Una noche que no estaba trabajando, mi marido y yo salimos a cenar con unos amigos. Bromeamos en el metro y nos reímos toda la noche. Cuando nos bajamos del tren para nuestra parada, mi esposo me acercó para besarme. Me di cuenta de que él me amaba de manera real todos los días. En lugar de dejarlo aterrizar, lo hice caso omiso porque me abrumaba.

Mi esposo había estado ahí para mí todo el tiempo y yo corría hacia la puerta para ir a comprar más cosas. Más tarde, a través de asesoramiento, aprendería por qué me costaba recibir su amor. Sentí en esos momentos que quería dejar de lado mi obsesión por las cosas para poder pasar más tiempo con él. Trabajar en un puesto minorista se sentía seguro. Experimenté interacciones breves y divertidas con la gente. Nunca tuve que profundizar. Me envolví en gastos excesivos y materialismo como un cómodo suéter viejo. Sin embargo, la vergüenza y la culpa fueron peores que el alto precio del billete.
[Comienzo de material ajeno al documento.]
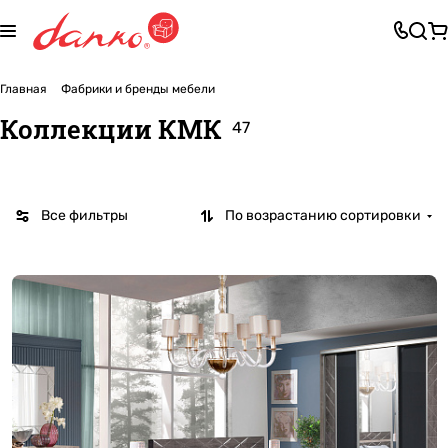
Главная
Фабрики и бренды мебели
Коллекции КМК
47
Все фильтры
По возрастанию сортировки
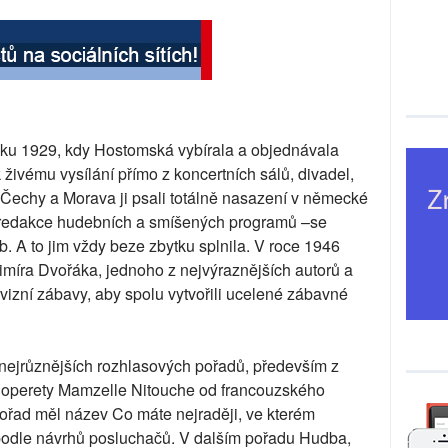
d roku 1929, kdy Hostomská vybírala a objednávala
 živému vysílání přímo z koncertních sálů, divadel,
u Čechy a Morava ji psali totálně nasazení v německé
vé redakce hudebních a smíšených programů –se
b. A to jim vždy beze zbytku splnila. V roce 1946
imíra Dvořáka, jednoho z nejvýraznějších autorů a
levizní zábavy, aby spolu vytvořili ucelené zábavné
nejrůznějších rozhlasových pořadů, především z
 z operety Mamzelle Nitouche od francouzského
pořad měl název Co máte nejraději, ve kterém
podle návrhů posluchačů. V dalším pořadu Hudba,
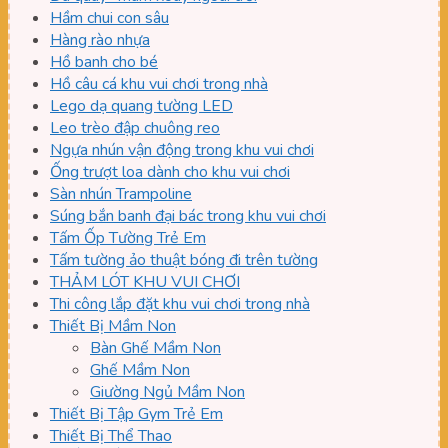
Hầm chui con sâu
Hàng rào nhựa
Hồ banh cho bé
Hồ câu cá khu vui chơi trong nhà
Lego dạ quang tường LED
Leo trèo đập chuông reo
Ngựa nhún vận động trong khu vui chơi
Ống trượt loa dành cho khu vui chơi
Sàn nhún Trampoline
Súng bắn banh đại bác trong khu vui chơi
Tấm Ốp Tường Trẻ Em
Tấm tường ảo thuật bóng đi trên tường
THẢM LÓT KHU VUI CHƠI
Thi công lắp đặt khu vui chơi trong nhà
Thiết Bị Mầm Non
Bàn Ghế Mầm Non
Ghế Mầm Non
Giường Ngủ Mầm Non
Thiết Bị Tập Gym Trẻ Em
Thiết Bị Thể Thao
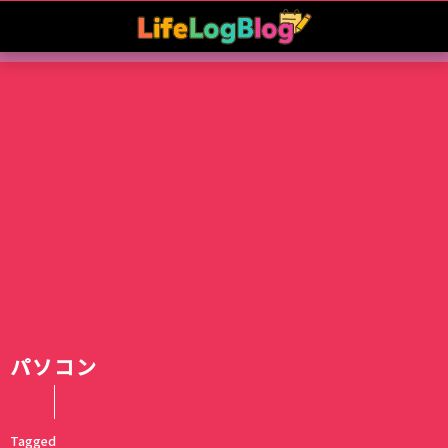
パソコン
Tagged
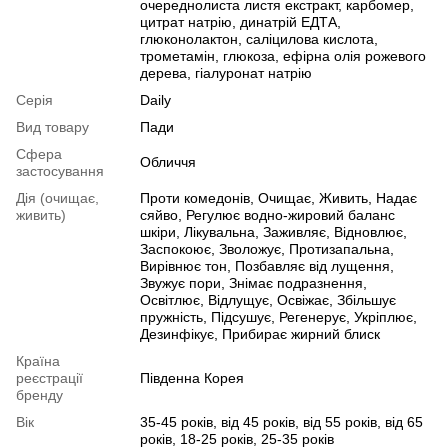
очереднолиста листя екстракт, карбомер,
цитрат натрію, динатрій ЕДТА,
глюконолактон, саліцилова кислота,
трометамін, глюкоза, ефірна олія рожевого
дерева, гіалуронат натрію
Серія
Daily
Вид товару
Пади
Сфера
Обличчя
застосування
Дія (очищає,
Проти комедонів, Очищає, Живить, Надає
живить)
сяйво, Регулює водно-жировий баланс
шкіри, Лікувальна, Заживляє, Відновлює,
Заспокоює, Зволожує, Протизапальна,
Вирівнює тон, Позбавляє від лущення,
Звужує пори, Знімає подразнення,
Освітлює, Відлущує, Освіжає, Збільшує
пружність, Підсушує, Регенерує, Укріплює,
Дезинфікує, Прибирає жирний блиск
Країна
реєстрації
Південна Корея
бренду
Вік
35-45 років, від 45 років, від 55 років, від 65
років, 18-25 років, 25-35 років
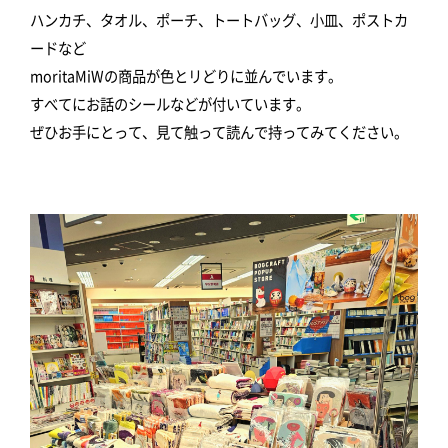
ハンカチ、タオル、ポーチ、トートバッグ、小皿、ポストカ
ードなど
moritaMiWの商品が色とリどりに並んでいます。
すべてにお話のシールなどが付いています。
ぜひお手にとって、見て触って読んで持ってみてください。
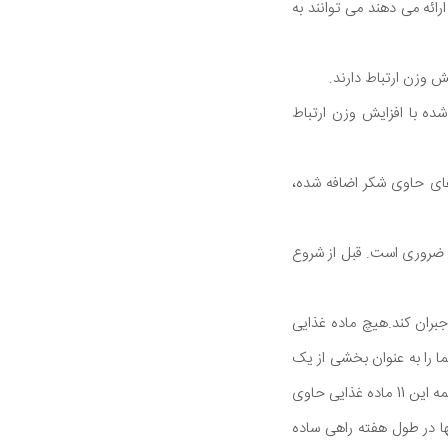
رائه می دهند می توانند به
ش وزن ارتباط دارند.
 با افزایش وزن ارتباط
های حاوی شکر اضافه شده،
 ضروری است. قبل از شروع
بران کند.هیچ ماده غذایی
ا را به عنوان بخشی از یک
رژیم غذایی سالم پشتیبانی کند. علاوه بر افزودنیهای خوشمزه به وعده های غذایی و میان وعده ها، تقریباً همه این 11 ماده غذایی حاوی
ها در طول هفته راهی ساده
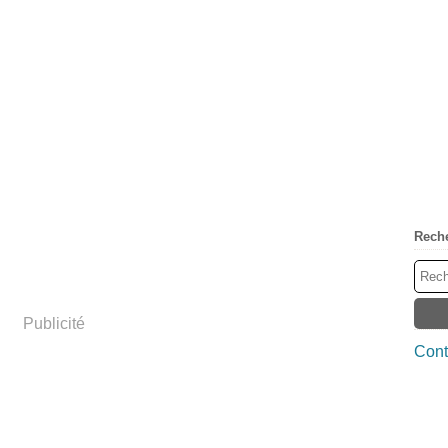
Rech
Publicité
Cont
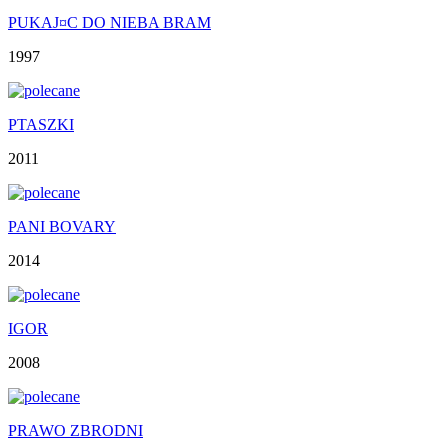
PUKAJ¤C DO NIEBA BRAM
1997
PTASZKI
2011
PANI BOVARY
2014
IGOR
2008
PRAWO ZBRODNI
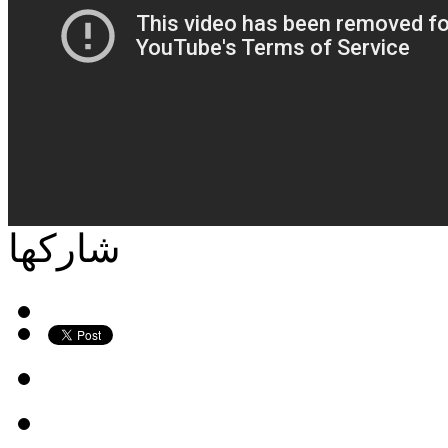
شاركها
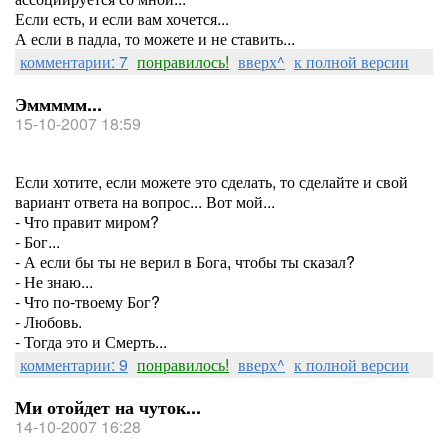
Если есть, и если вам хочется...
А если в падла, то можете и не ставить...
комментарии: 7
понравилось!
вверх^
к полной версии
Эммммм...
15-10-2007 18:59
Если хотите, если можете это сделать, то сделайте и свой
вариант ответа на вопрос... Вот мой...
- Что правит миром?
- Бог...
- А если бы ты не верил в Бога, чтобы ты сказал?
- Не знаю...
- Что по-твоему Бог?
- Любовь.
- Тогда это и Смерть...
комментарии: 9
понравилось!
вверх^
к полной версии
Ми отойдет на чуток...
14-10-2007 16:28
A la mañana siguiente, mientras preparaba huevos revueltos, le dije a mi marido que no podía soportar la tentación de mi segundo trabajo. Me registré por última vez unas semanas después y tenía la esperanza de que al pasar más tiempo con las personas que amaba, me sentiría más a gusto en mi nueva vida.

Unos meses más tarde, rebusqué en mi armario y metí un montón de ropa vieja del tamaño de un cesto de ropa sucia en bolsas de plástico destinadas a una organización benéfica para mujeres local, excepto una cosa nueva. Saqué mis zapatos planos de Tory Burch y los metí en un bolso Nordstrom usado para mi amigo. Los compré para mayor comodidad, pero nunca me quedaron bien. El logo dorado había perdido su brillo para mí. Verla entusiasmarse con sus zapatos nuevos hizo que dejarlos de lado y mi carrera en el comercio minorista fuera mucho más fácil.

Megan Thompson es una escritora, asesora para padres y madre de cinco hijos que vive en San Francisco.